## ARBEITSAUFTRAG
Beantworte diese Fragen zum Forenthread über den Angelschein:
1. In welchem Monat und in welchem Bundesland macht neo66 den Angelschein?
2. Aus welchem Grund hat neo66 einen Zweitwohnsitz in Hessen?
3. Welchen Schein soll sich neo66 laut allrounderab ausstellen lassen?

#### TEXTAUSZUG ####

# Anfänger-Frage



## neo66 (4. Juli 2009)

Hallo,
ich bin neu hier im Forum und hätte mal eine Frage an euch, ich hoffe ihr könnt mir kurz helfen.

Also hier die Info's 
Ich mache im September meinen Angelschein in Hessen.
Ich hab meinen Erstwohnsitz in NRW und meinen Zweitwohnsitz wegen Studium in Hessen.
Kann ich mit einem Jahresfischereischein dann mit entsprechender Tageskarte auch in NRW angeln? Und werden mir in NRW an Seen wo es die Möglichkeit gibt auch Jahreskarten ausgestellt?
Oder muss ich in mit der hessischen bestandenen Prüfung in NRW nen Jahresfischereischein holen?

Hoffe ihr habt kurz Zeit für meine Fragen.

schöne Grüße!!


----------



## allrounderab (4. Juli 2009)

*AW: Anfänger-Frage*

also 3 fragen hast du.bin mir zu 99% sicher,daß du tages und jahresschein bekommst.der jahresfischereischein ist in ganz deutschland gültig.laß dir aber einen 5 jahresschein gebn,da die bayern glaube ich den 10er nicht anerkenn,aber evtl kann da ja noch jemand was zu sagen.


----------



## neo66 (4. Juli 2009)

#### ERFASSTE ANGABEN ####

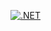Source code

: [![.NET](https://github.com/Marcosaguilarmarin/SolucionBackEndBarberia/actions/workflows/BackendDependenciesAction.yml/badge.svg?branch=NewBranch&event=push)](https://github.com/Marcosaguilarmarin/SolucionBackEndBarberia/actions/workflows/BackendDependenciesAction.yml)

####

## LÖSUNG
1. Im September in Hessen.
2. Wegen des Studiums.
3. Einen 5-Jahresschein.